• **INPUT FOR THIS TASK**:
-=-=-

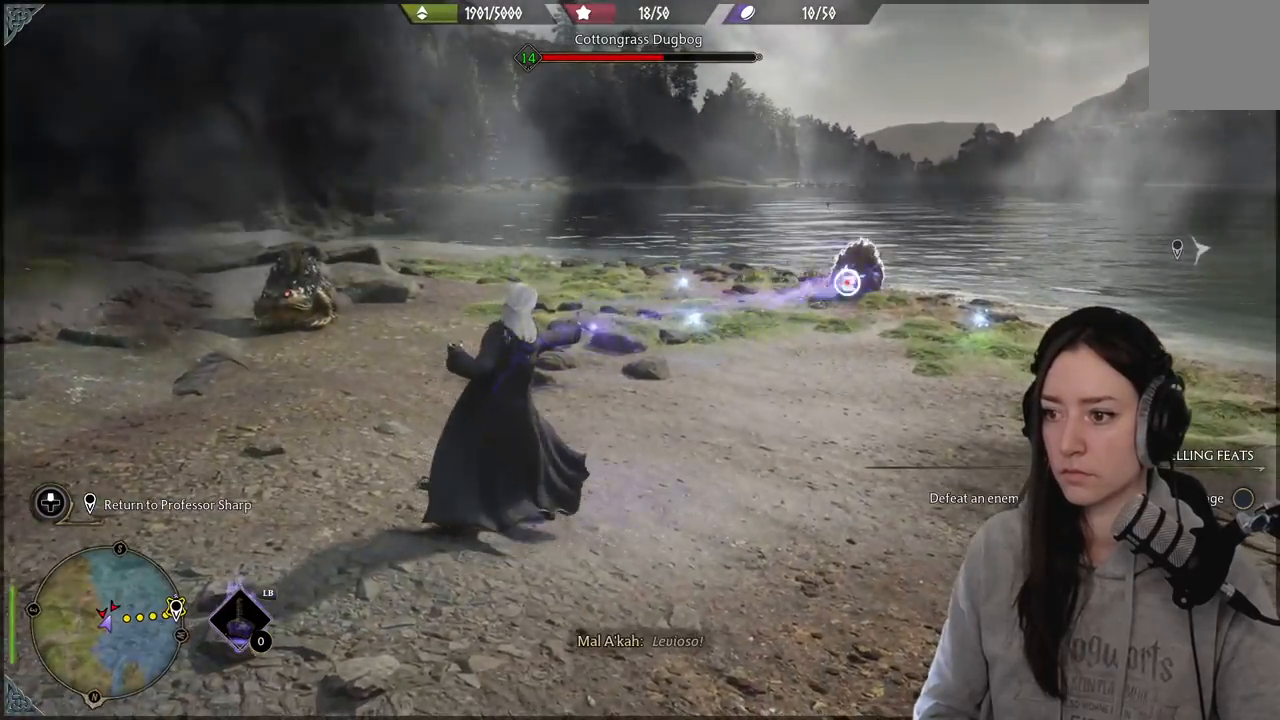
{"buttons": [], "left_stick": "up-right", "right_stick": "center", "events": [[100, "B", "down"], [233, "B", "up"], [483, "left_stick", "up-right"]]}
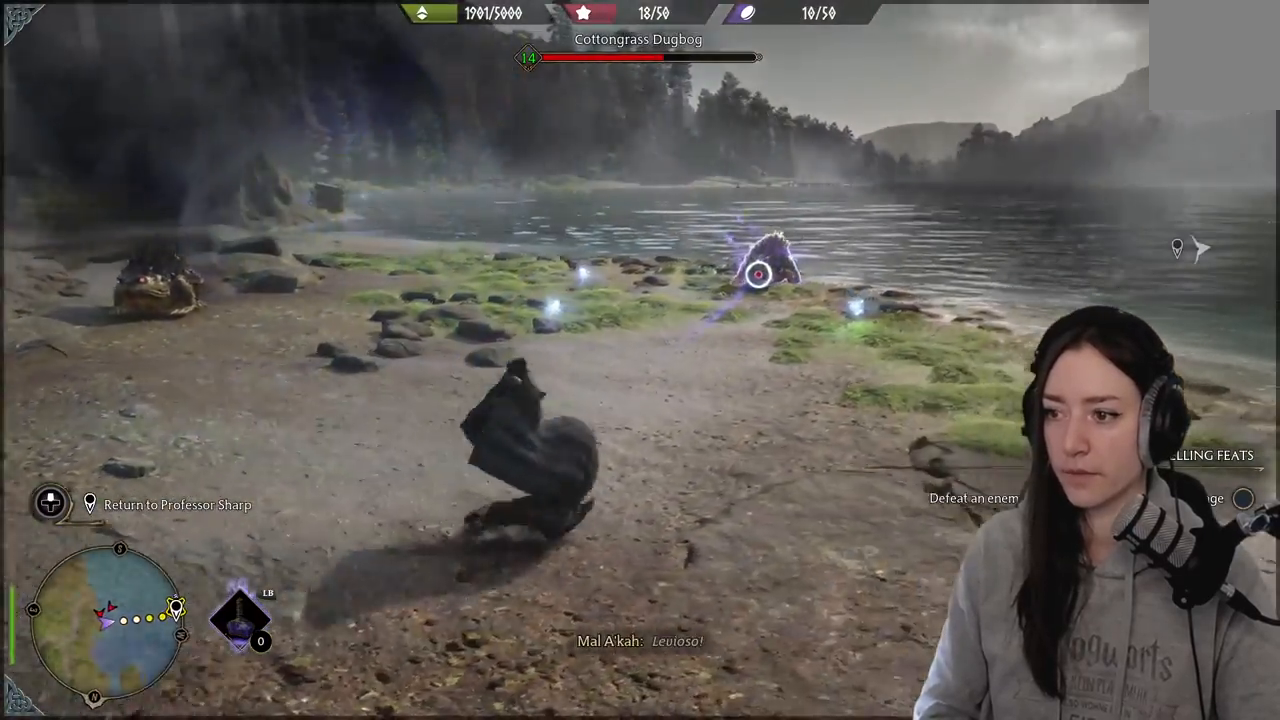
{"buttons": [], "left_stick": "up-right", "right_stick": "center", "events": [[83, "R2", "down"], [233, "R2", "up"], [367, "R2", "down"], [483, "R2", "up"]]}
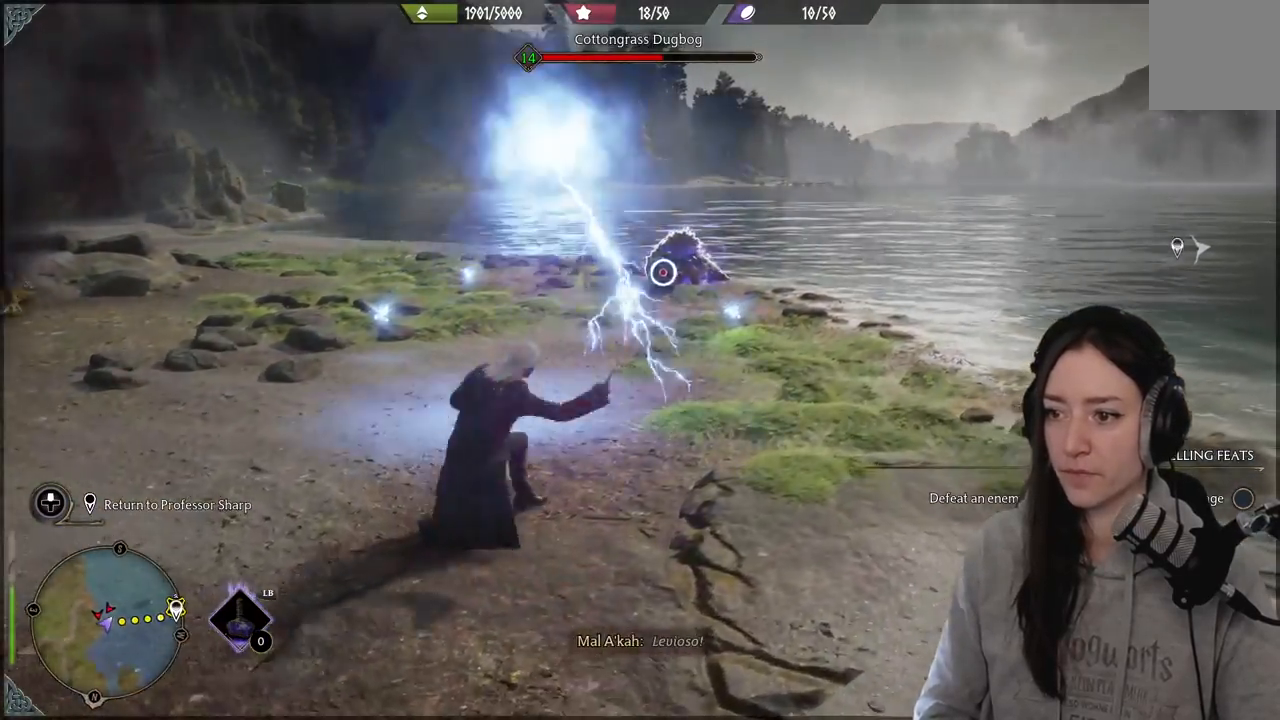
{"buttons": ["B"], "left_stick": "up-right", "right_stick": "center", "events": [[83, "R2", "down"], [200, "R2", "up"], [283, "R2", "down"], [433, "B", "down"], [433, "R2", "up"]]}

-=-=-

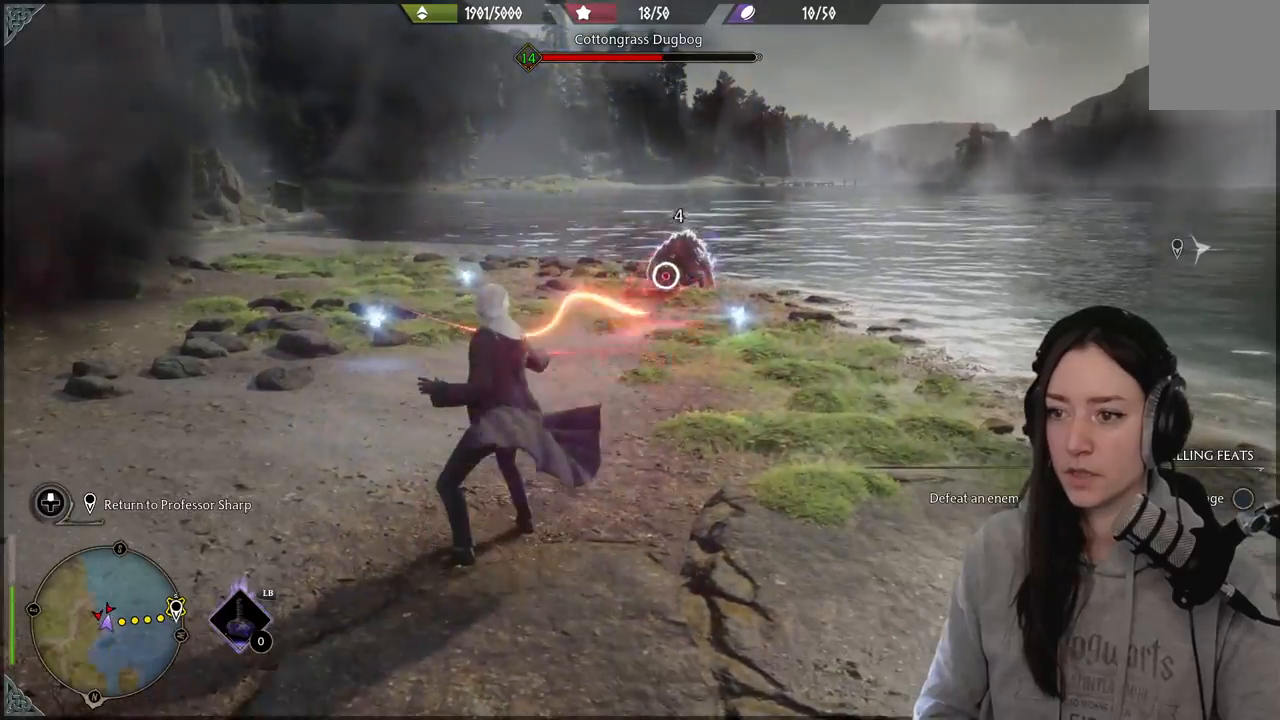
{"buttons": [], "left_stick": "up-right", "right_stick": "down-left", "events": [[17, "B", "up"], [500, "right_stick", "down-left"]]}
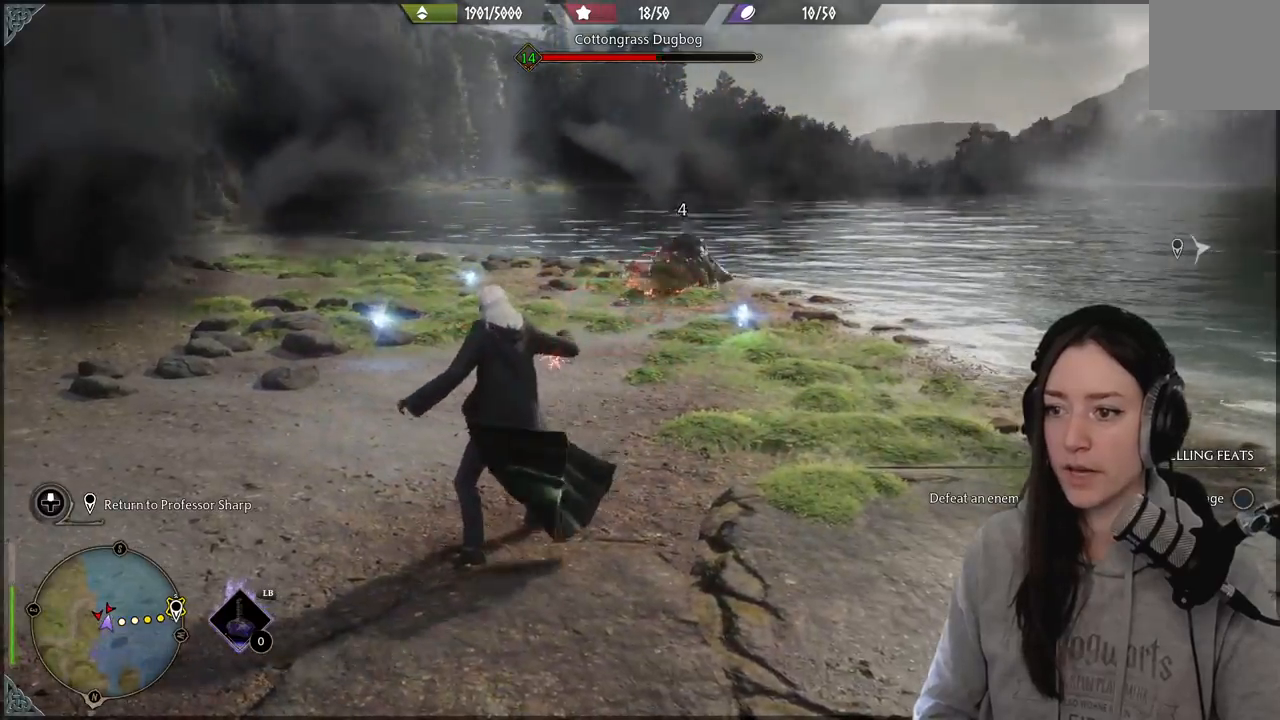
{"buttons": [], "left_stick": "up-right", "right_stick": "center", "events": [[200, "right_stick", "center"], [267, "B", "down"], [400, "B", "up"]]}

-=-=-

• **PROBLEM DETAILS**: Which of the lines above include the word "center"? List those lines.

• **EXPECTED ANSWER**:
{"buttons": [], "left_stick": "up-right", "right_stick": "center", "events": [[100, "B", "down"], [233, "B", "up"], [483, "left_stick", "up-right"]]}
{"buttons": [], "left_stick": "up-right", "right_stick": "center", "events": [[83, "R2", "down"], [233, "R2", "up"], [367, "R2", "down"], [483, "R2", "up"]]}
{"buttons": ["B"], "left_stick": "up-right", "right_stick": "center", "events": [[83, "R2", "down"], [200, "R2", "up"], [283, "R2", "down"], [433, "B", "down"], [433, "R2", "up"]]}
{"buttons": [], "left_stick": "up-right", "right_stick": "center", "events": [[200, "right_stick", "center"], [267, "B", "down"], [400, "B", "up"]]}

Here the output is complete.